The Latin picture

Posted by Scriptaty | 12:34 AM

China’s voracious appetite for commodities has helped boost the economic performance of many Latin American countries. However, in the second half, investors are probably best advised to pay close attention to domestic developments. Over the past five quarters, the Mexican central bank has hiked overnight rates from 5.5 to 9.9 percent. While this appears to have dampened price pressures, it is coming at the price of a slower economy. Mexican inflation peaked at the end of last year just below 5.5 percent, and in April stood at 4.6 percent. It does remain above the government’s year-end target of 3 percent, Finance Minister Gil Diaz indicated there was room for lower rates by the end of the year.

Mexican growth was cut in half from 4.9 percent in the fourth quarter of 2004 to 2.4 percent in the first quarter of 2005. In addition, the integrated North American auto sector also provided a headwind to the economy.

Auto output fell 10 percent in March, which helped drag down industrial output by 4.7 percent.

The political situation in Mexico became clear in the second quarter. Mexico City Mayor Andrea Lopez Obrador managed to rebuff efforts from the two main political parties to prosecute him and thereby block his presidential bid. He remains far aheadin the polls, and in many ways he is in the tradition of Brazil’s President Luiz Inacio Lula da Silva.

Mexico should be that lucky. Although hedge fund manager George Soros had warned in 2002 that a vote for Lula would be a vote to bankrupt the country, quite the opposite has happened: The Brazilian real has appreciated by around 40 percent since Lula took office in January 2003. It has gained almost 25 percent in the past 12 months. Both last year and thus far this year, the Brazilian real is among the world’s strongest currencies.

Inflation in Brazil peaked in May 2003 near 17 percent. However, it appears to have bottomed a year ago just above 5 percent and over the past 12 months is running at a little more than 8 percent. The central bank has hiked the key overnight rate by 375 basis points since last September. The latest move came in May, lifting the overnight rate to 19.5 percent.
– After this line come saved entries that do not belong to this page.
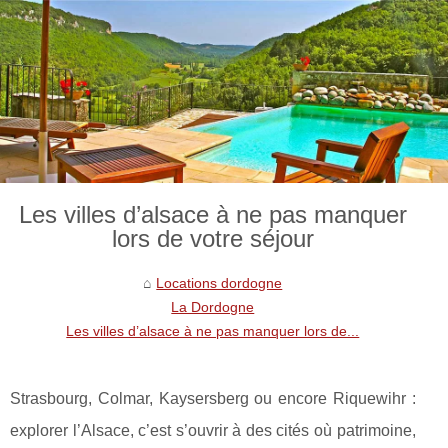
Les villes d’alsace à ne pas manquer
lors de votre séjour
Locations dordogne
La Dordogne
Les villes d’alsace à ne pas manquer lors de...
Strasbourg, Colmar, Kaysersberg ou encore Riquewihr :
explorer l’Alsace, c’est s’ouvrir à des cités où patrimoine,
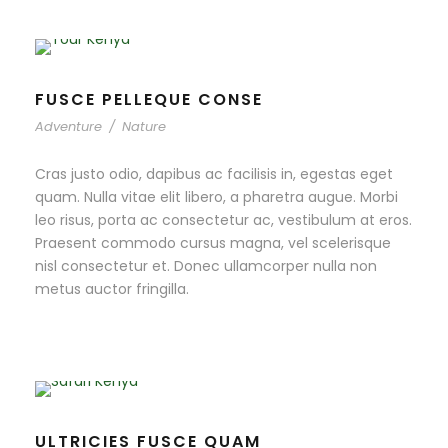
FUSCE PELLEQUE CONSE
Adventure
/
Nature
Cras justo odio, dapibus ac facilisis in, egestas eget
quam. Nulla vitae elit libero, a pharetra augue. Morbi
leo risus, porta ac consectetur ac, vestibulum at eros.
Praesent commodo cursus magna, vel scelerisque
nisl consectetur et. Donec ullamcorper nulla non
metus auctor fringilla.
ULTRICIES FUSCE QUAM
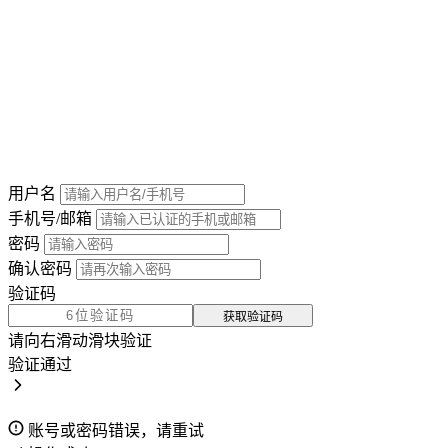
用户名
手机号/邮箱
密码
确认密码
验证码
获取验证码
请向右滑动滑块验证
验证通过
账号或密码错误，请重试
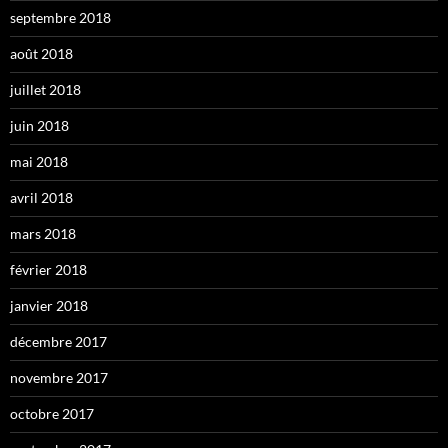
septembre 2018
août 2018
juillet 2018
juin 2018
mai 2018
avril 2018
mars 2018
février 2018
janvier 2018
décembre 2017
novembre 2017
octobre 2017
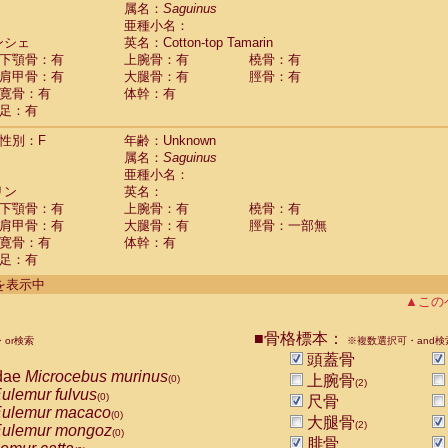
guinus midas
属名：
Saguinus
(0)
亜種小名：
guinus mystax
(0)
ンシェ
英名：Cotton-top Tamarin
uinus nigricollis
(1)
下顎骨：有
上腕骨：有
橈骨：有
guinus oedipus
(1)
肩甲骨：有
大腿骨：有
脛骨：有
uinus weddelli
(0)
寛骨：有
体幹：有
guinus
spp.
(0)
足：有
us trivirgatus
(0)
us albifrons
(0)
性別：F
年齢：Unknown
us apella
(0)
属名：
Saguinus
bus capucinus
亜種小名：
(0)
us nigrivittatus
リン
英名：
(0)
bus
spp.
下顎骨：有
上腕骨：有
橈骨：有
(0)
miri boliviensis
肩甲骨：有
大腿骨：有
脛骨：一部無
(0)
miri sciureus
寛骨：有
体幹：有
(0)
足：有
uatta caraya
(0)
uatta fusca
(0)
件を表示中
uatta seniculus
(0)
▲この
uatta
spp.
(0)
les belzebuth
(0)
■骨格標本：
or検索
※複数選択可・and検
les geoffroyi
(0)
頭蓋骨
les paniscus
(0)
dae
Microcebus murinus
上腕骨
(0)
(2)
les
spp.
(0)
ulemur fulvus
(0)
尺骨
othrix lagothricha
(0)
ulemur macaco
(0)
大腿骨
othrix lagothricha cana
(2)
(0)
ulemur mongoz
(0)
Cacajao calvus rubicundus
腓骨
(0)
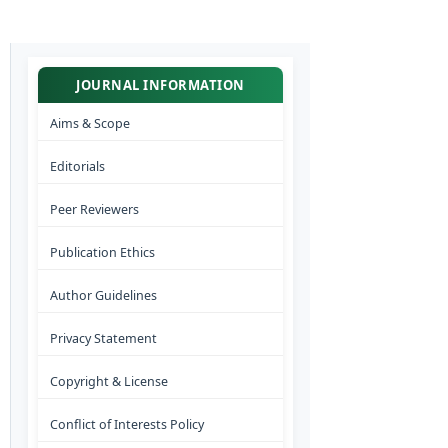
JOURNAL INFORMATION
Aims & Scope
Editorials
Peer Reviewers
Publication Ethics
Author Guidelines
Privacy Statement
Copyright & License
Conflict of Interests Policy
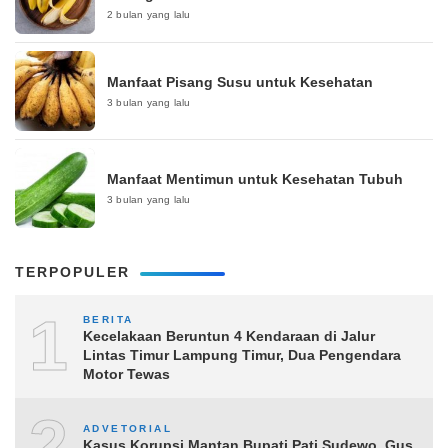
2 bulan yang lalu
Manfaat Pisang Susu untuk Kesehatan
3 bulan yang lalu
Manfaat Mentimun untuk Kesehatan Tubuh
3 bulan yang lalu
TERPOPULER
1
BERITA
Kecelakaan Beruntun 4 Kendaraan di Jalur
Lintas Timur Lampung Timur, Dua Pengendara
Motor Tewas
2
ADVETORIAL
Kasus Korupsi Mantan Bupati Pati Sudewo, Gus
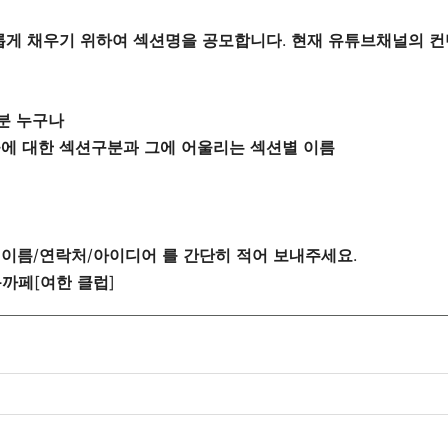
롭게
채우기
위하여
섹션명을
공모합니다
. 
현재
유튜브채널의
컨
분
누구나
들에
대한
섹션구분과
그에
어울리는
섹션별
이름
이름
/
연락처
/
아이디어
를
간단히
적어
보내주세요
.
음까페
[
여한
클럽
]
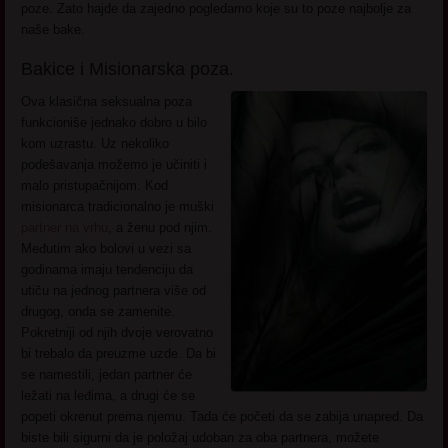
poze. Zato hajde da zajedno pogledamo koje su to poze najbolje za
naše bake.
Bakice i Misionarska poza.
Ova klasična seksualna poza
funkcioniše jednako dobro u bilo
kom uzrastu. Uz nekoliko
podešavanja možemo je učiniti i
malo pristupačnijom. Kod
misionarca tradicionalno je muški
partner na vrhu
, a ženu pod njim.
Međutim ako bolovi u vezi sa
godinama imaju tendenciju da
utiču na jednog partnera više od
drugog, onda se zamenite.
Pokretniji od njih dvoje verovatno
bi trebalo da preuzme uzde. Da bi
se namestili, jedan partner će
ležati na leđima, a drugi će se
popeti okrenut prema njemu. Tada će početi da se zabija unapred. Da
biste bili sigurni da je položaj udoban za oba partnera, možete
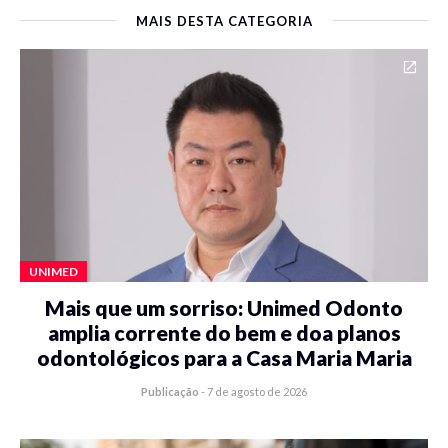
MAIS DESTA CATEGORIA
UNIMED
Mais que um sorriso: Unimed Odonto
amplia corrente do bem e doa planos
odontológicos para a Casa Maria Maria
Publicação
-
7 de agosto de 2026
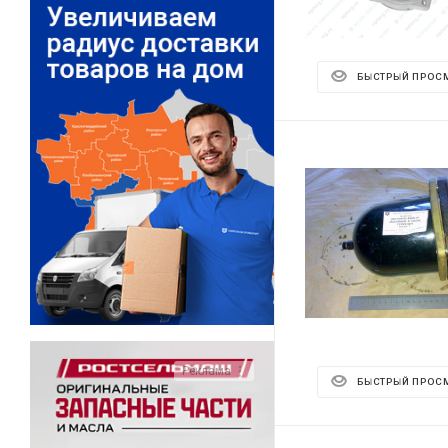
БЫСТРЫЙ ПРОС
Реклама ⋮
БЫСТРЫЙ ПРОС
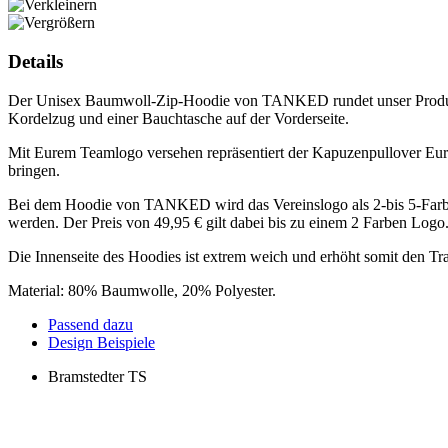
Details
Der Unisex Baumwoll-Zip-Hoodie von TANKED rundet unser Produktan
Kordelzug und einer Bauchtasche auf der Vorderseite.
Mit Eurem Teamlogo versehen repräsentiert der Kapuzenpullover Eure 
bringen.
Bei dem Hoodie von TANKED wird das Vereinslogo als 2-bis 5-Farbe
werden. Der Preis von 49,95 € gilt dabei bis zu einem 2 Farben Logo
Die Innenseite des Hoodies ist extrem weich und erhöht somit den Tr
Material: 80% Baumwolle, 20% Polyester.
Passend dazu
Design Beispiele
Bramstedter TS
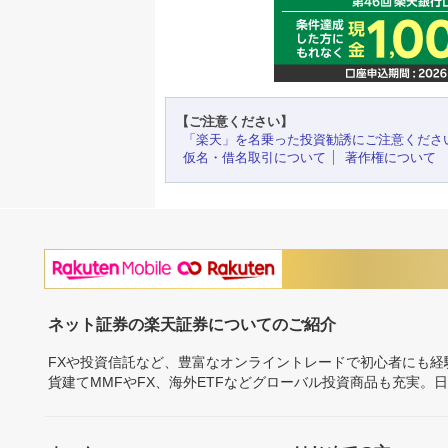
【ご注意ください】
「楽天」を名乗った投資勧誘にご注意くださ
仮名・借名取引について
著作権について
ネット証券の楽天証券についてのご紹介
FXや投資信託など、豊富なオンライントレードで初心者にも
貨建てMMFやFX、海外ETFなどグローバル投資商品も充実。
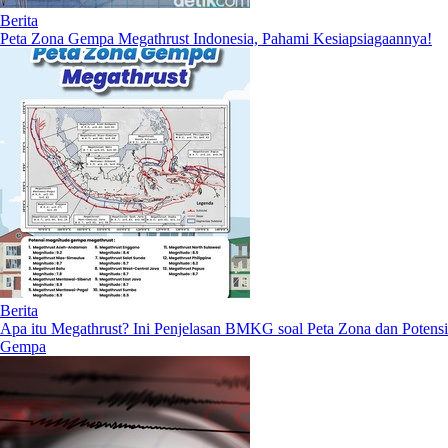
Berita
Peta Zona Gempa Megathrust Indonesia, Pahami Kesiapsiagaannya!
Berita
Apa itu Megathrust? Ini Penjelasan BMKG soal Peta Zona dan Potensi
Gempa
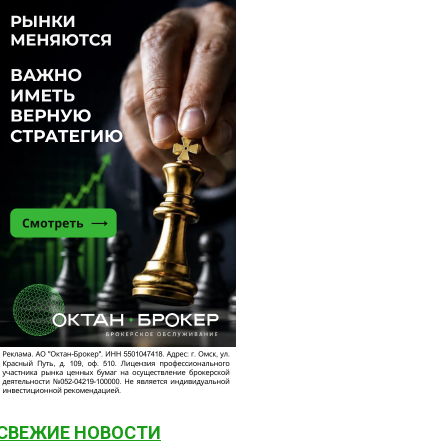
СВЕЖИЕ НОВОСТИ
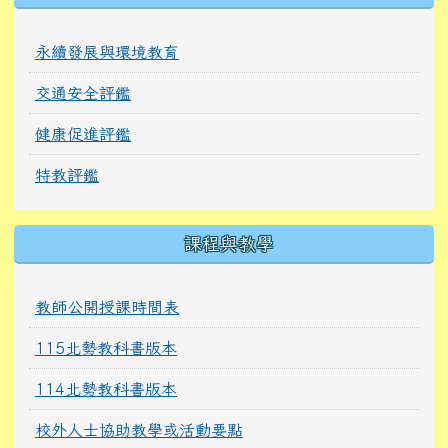
永續發展與環境教育
交通安全評鑑
健康促進評鑑
特教評鑑
課程與教學
教師公開授課時間表
115北勢教科書版本
114北勢教科書版本
校外人士協助教學或活動要點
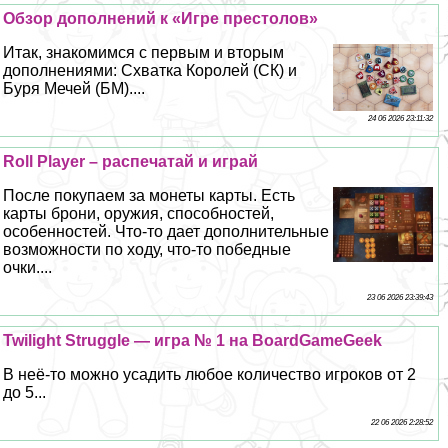
Обзор дополнений к «Игре престолов»
Итак, знакомимся с первым и вторым
дополнениями: Схватка Королей (СК) и
Буря Мечей (БМ)....
24 06 2026 23:11:32
Roll Player – распечатай и играй
После покупаем за монеты карты. Есть
карты брони, оружия, способностей,
особенностей. Что-то дает дополнительные
возможности по ходу, что-то победные
очки....
23 06 2026 23:39:43
Twilight Struggle — игра № 1 на BoardGameGeek
В неё-то можно усадить любое количество игроков от 2
до 5...
22 06 2026 2:28:52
The incredibly high nominal and real interest rates are taking a toll on the economy. Retail sales are slowing and April imports dropped almost 10 percent. Fiscal policy is also tight as the primary budget surplus hit a record of more than 12.5 billion reals in April. Under Lula, tax revenues have increased and the growth in spending on social security has slowed.

The combination of strong currency (reaching its best levels against the dollar in 3-years), tight monetary and tight fiscal policy warns of the increasing risk of an economic slowdown. As with Mexico, Brazil’s overnight interest rate may be near a peak.

However, unlike Mexico, Brazil’s inflation might creep higher, perhaps preventing the central bank from cutting interest rates this year. This analysis would suggest that both the peso and real might also be near their peaks.

And although some fund managers may be attracted to local currency bonds as they prepare for lower interest rates, the risk is that the losses on the currency could offset the capital gains on the bonds.

The other major development in Latin America that helps set the stage for the second half is the successful conclusion of Argentina’s debt restructuring plan. In the middle of the first quarter it received acceptance by 76 percent of its creditors, representing more than $80 billion in defaulted bonds of its restructuring plan, which paid 30 cents on the dollar. In the middle of the second quarter, the restructuring received the OK of a U.S. court over the objections of some speculators who hadbought the debt (at an estimated 60 cents on the dollar) just before the default was announced in 2001.

The debt restructuring will likely clear the way for supportive actions by the IMF, which may not only allow Argentina to defer interest payments to it, but might also fund a new program. Regardless, Argentina’s fundamentals are looking better. The economy is expanding for the third consecutive yearafter a four-year recession. The Argentine peso is holding its own in the face of a generally firm U.S. dollar. The big surprise may be that Argentina is able to once again borrow in the international capital markets much sooner than most would have suspected a few months ago, perhaps as early as the second half of next year.